Thanks for the invitation to discuss this new feature.

(Matthew Fay) #48

No, I’m not kidding. Unless your package manager includes Golang with Caddy and compiles it for you on your computer as part of the install process, your distro is providing a pre-compiled binary.

(Matt Holt) #49

First, thanks for your thoughtful reply.

Before 1.0, wasn’t planning on anything too formal, but I do feel committed to detailing the changes in telemetry metrics with each release. And as for when a metric was introduced, this can be easily inferred by correlating Caddy version with the metric’s existence in the telemetry data; or even simpler, GitHub’s nice git blame view is handy for that kind of stuff.
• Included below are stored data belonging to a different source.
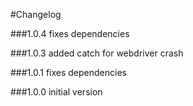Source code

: #Changelog

###1.0.4
fixes dependencies

###1.0.3
added catch for webdriver crash

###1.0.1
fixes dependencies

###1.0.0
initial version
We’re planning on advanced data export features in the future. Not even so much with transparency in mind, but just for making it easier to process the data you care about. (The less work I have to do, the better!)

(Abiola Ibrahim) #50

I do not see anything wrong with opt-out, as long as there is a way for users to disable it. In fact, most software that I am aware of (that does this) are opt-out, because that really is what they want.

My only concern is users not being aware they are sending data but I have reasons to believe Caddy can handle this well. The fact that this discussion is taking place is one of them.

Even Firefox, the privacy first browser, is opt-out.

(rugk) #51

Of course. And AFAIK as I understand you, now they (i.e. the distro maintainers/package manager) have to (can) decide whether to enable telemetry or not.
That’s still not want I’d call an opt-out. Taking your prime example Firefox, you’ll see, that they also provide an runtime opt-out and do not (only) offer an opt-out for compiled binaries.

Actually it is not, as you can see above. Users in this context are server admins, I say. But it is planned to make it possible to disable not for users, but for the compilers (i.e. Linux distro or so). That is a fundamental difference.